S'il juge l'annonce de 10 milliards d'économies "inutile et dérisoire", le point crucial pour Frédéric Cherbonnier est de savoir si la France sera capable à terme de résorber sa dette.
L'annonce de 10 milliards d'euros d'économies supplémentaires faite par le gouvernement apparaît à la fois relativement inutile et dérisoire. Inutile, car la contrainte imposée à court terme par le nouveau pacte de stabilité européen repose sur le déficit dit "structurel", c'est-à-dire corrigé des effets du cycle économique.
Autrement dit: la France pourrait se permettre plus de déficit public en 2024 si la croissance était moindre que prévue, dès lors qu'elle tient son objectif d'effort "structurel" inscrit dans son programme de stabilité. Dérisoire, car si notre pays doit retrouver assez vite un excédent budgétaire, ce ne sont pas ces mesures de bouts de ficelle qui vont permettre de redresser la barre. Tout ceci est anecdotique et ne vient pas jouer un rôle déterminant dans l'appréciation des marchés quant à la soutenabilité de notre dette publique. Le point crucial n'est pas le déficit de cette année, mais de démontrer que la France sera capable à terme derésorber cette dette. Une question d'autant plus complexe que l'Etat fait face à de nouvelles exigences financières: revaloriser le salaire des soignants et enseignants, renforcer l'effort de recherche, adapter notre société au réchauffement climatique, augmenter certaines dépenses régaliennes comme celles liées à la défense et la justice.
Cette situation délicate a au moins l'avantage d'avoir fait comprendre à nos politiques que la solution ne passe pas par une simple compression des dépenses publiques stricto sensu, notamment de la masse salariale.
De fait, l'emploi public aurait augmenté de près de 60.000 salariés en 2023 sans que cela choque grand monde. Oubliées les promesses de certains candidats à la présidentielle de réduire de plusieurs centaines de milliers le nombre de fonctionnaires!
Comment réduire notre déficit dans ces conditions sans trop rogner sur notre modèle social? N'en déplaise à certains, la réponse passe sans doute au moins en partie par "plus d'impôts" ou plutôt "moins de réductions d'impôts"!

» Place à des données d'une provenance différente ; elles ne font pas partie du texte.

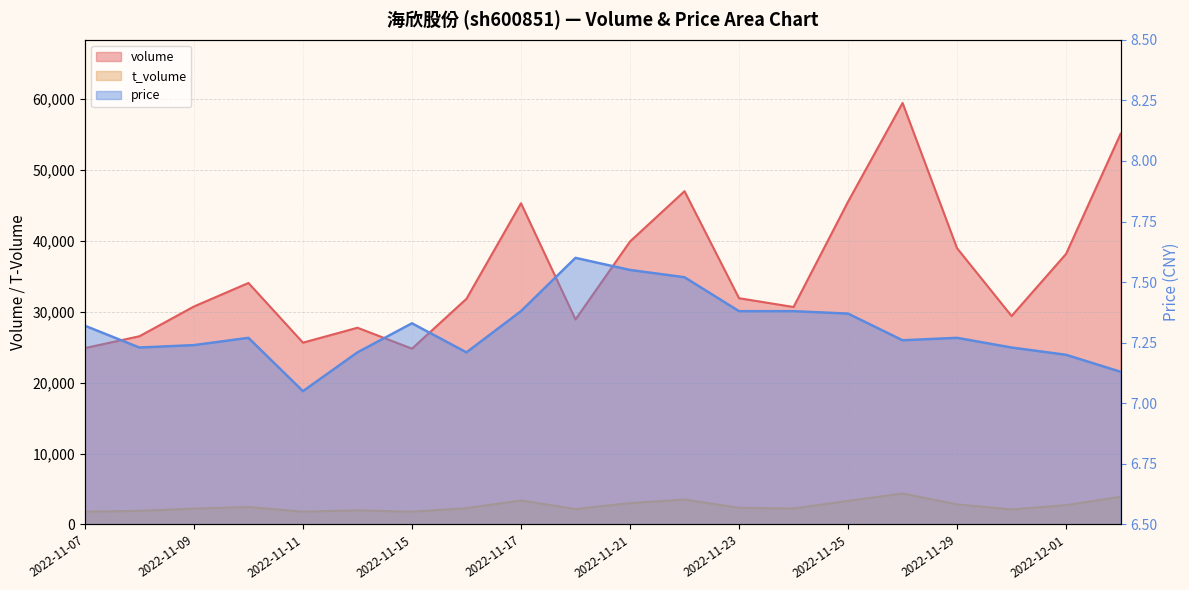

Which series has the largest total across all categories?

volume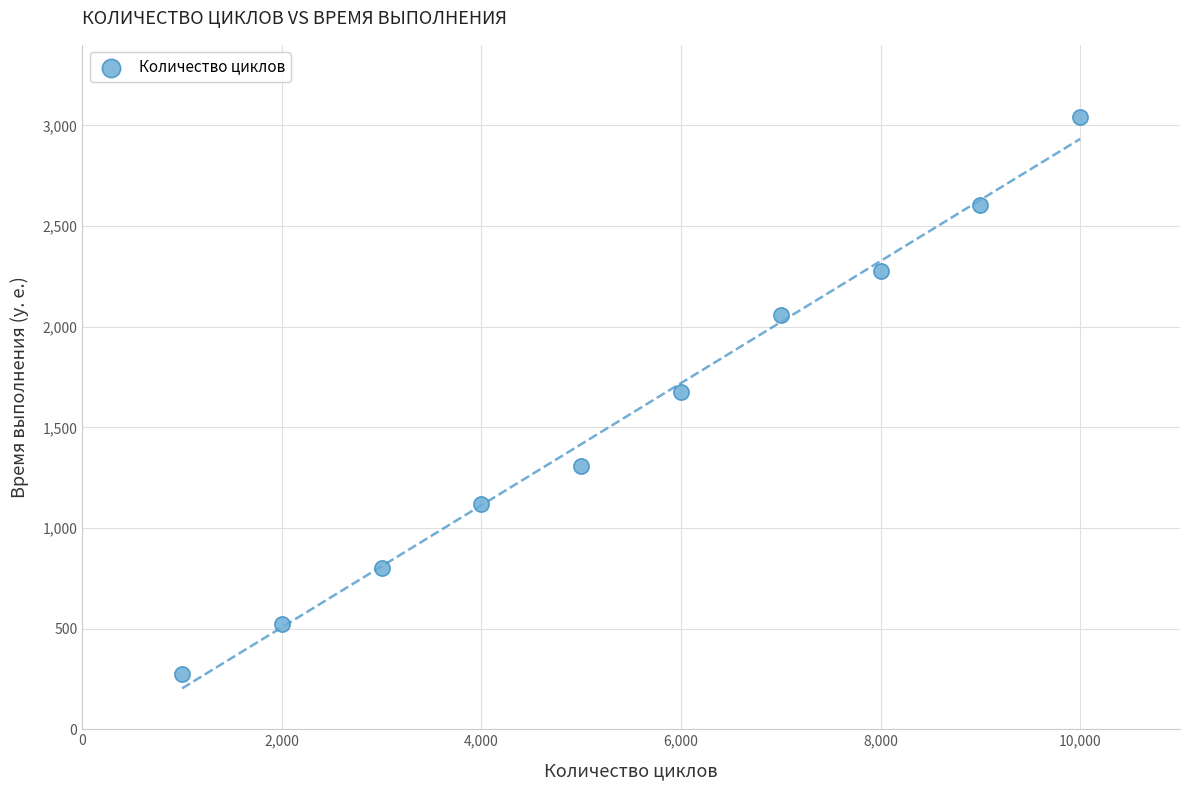

What is the range of X values (max minus min)?

9000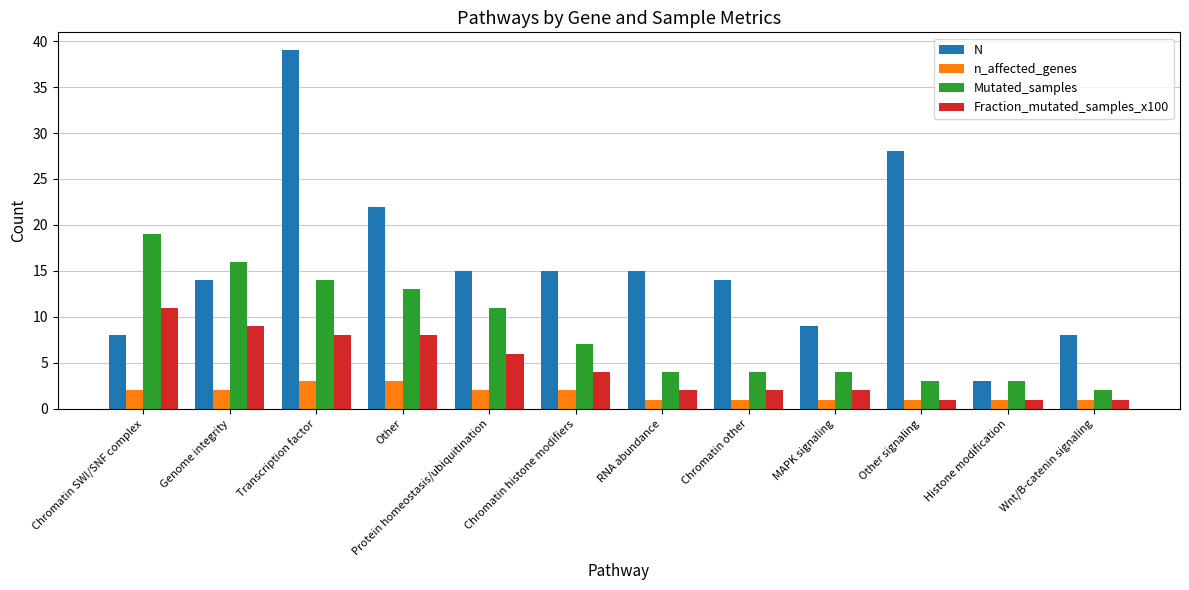

What is the label of the 4th bar from the right?

MAPK signaling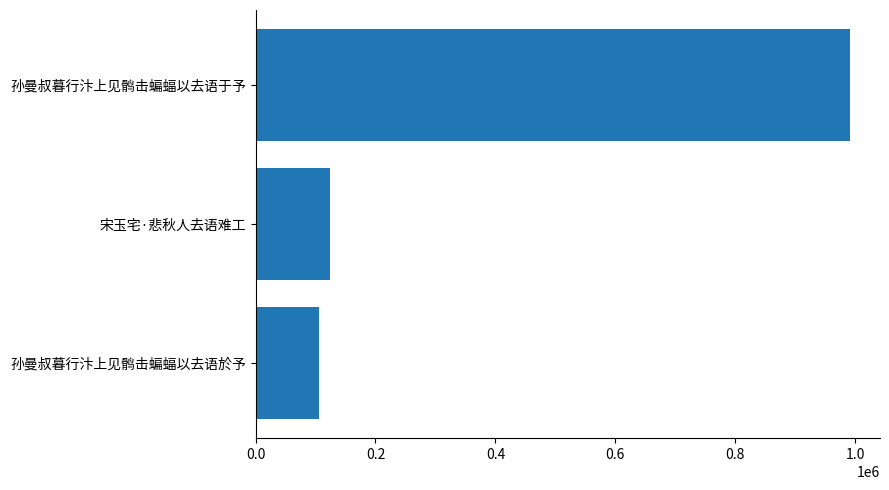

Read the value at 宋玉宅·悲秋人去语难工, to the nearest 100.

123500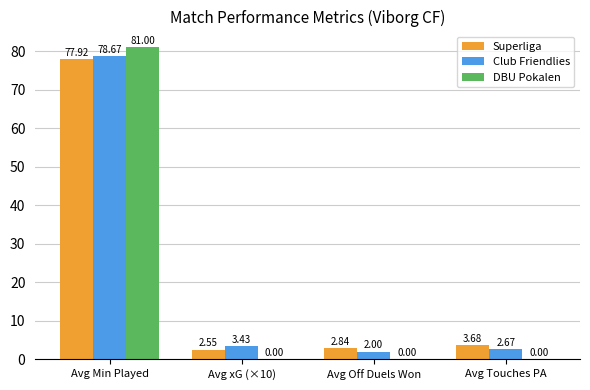

Between Avg Min Played and Avg Touches PA, which series saw the biggest shift?

DBU Pokalen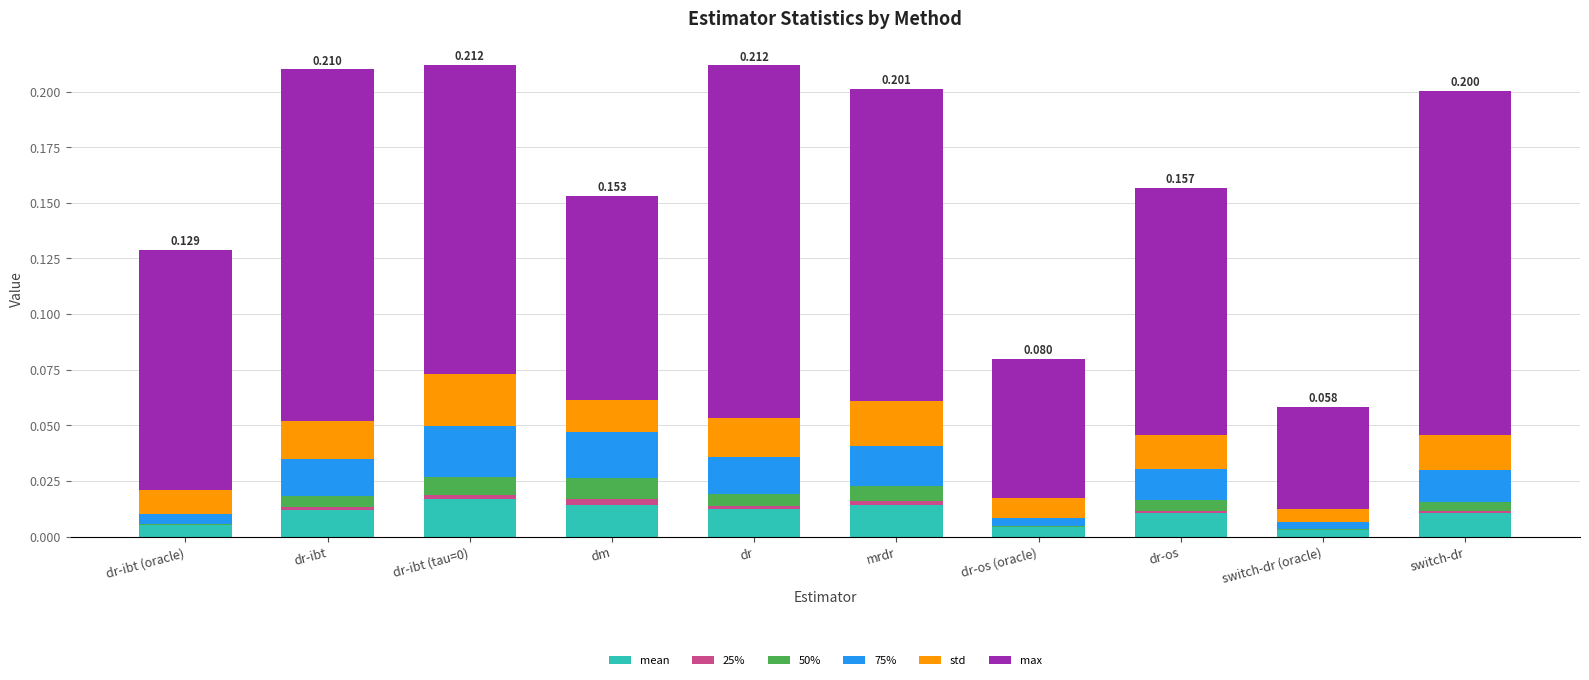

What is the label of the 10th bar from the left?

switch-dr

Certes, nos niveaux de dépenses et de prélèvements sont les plus élevés de l'Union européenne, mais cela résulte en partie de ce que près de 200 milliards d'euros de ces dépenses correspondent à des allègements de charges sociales et à des réductions d'impôts en partie inefficaces. A titre d'exemple, toutes les études convergent pour dire que le crédit d'impôt pour la compétitivité et l'emploi (et son extension grâce au pacte de responsabilité et de solidarité) n'aurait eu aucun impact sur l'investissement et la compétitivité et quasiment aucun effet sur l'emploi. Tout cela pour un coût annuel de plus de 30 milliards d'euros par an ! Le gouvernement s'est engagé timidement dans cette direction avec, par exemple, la suppression d'une niche fiscale, le dispositif Pinel, mais il ne doit pas s'arrêter en chemin.
L'autre piste est le "mieux d'impôt". En pratique, lorsque l'Etat français prélève 100 milliards d'euros, on considère qu'il en coûte à notre société 120 milliards d'euros. Ces 20 milliards d'euros supplémentaires, appelés "coûts d'opportunités des fonds publics" dans le jargon économique, reflètent les distorsions induites par l'impôt sur l'activité économique. En particulier, le financement de notre protection sociale repose principalement sur le travail, ce qui nuit à l'emploi. Les principes de fiscalité recommandent plutôt de taxer sur une base large (à l'instar de la CSG), de privilégier des impôts qui corrigent dans le bon sens certains comportements (comme la fiscalité environnementale) et de taxer des assiettes peu "mobiles" (tel que le logement et la terre).
Hélas, le gouvernement est très loin d'engager une telle démarche puisqu'il a au contraire baissé la fiscalité foncière puis gelé la taxe carbone sur les carburants depuis les "gilets jaunes", et très récemment renoncé à revenir sur les avantages fiscaux en faveur du gazole non routier.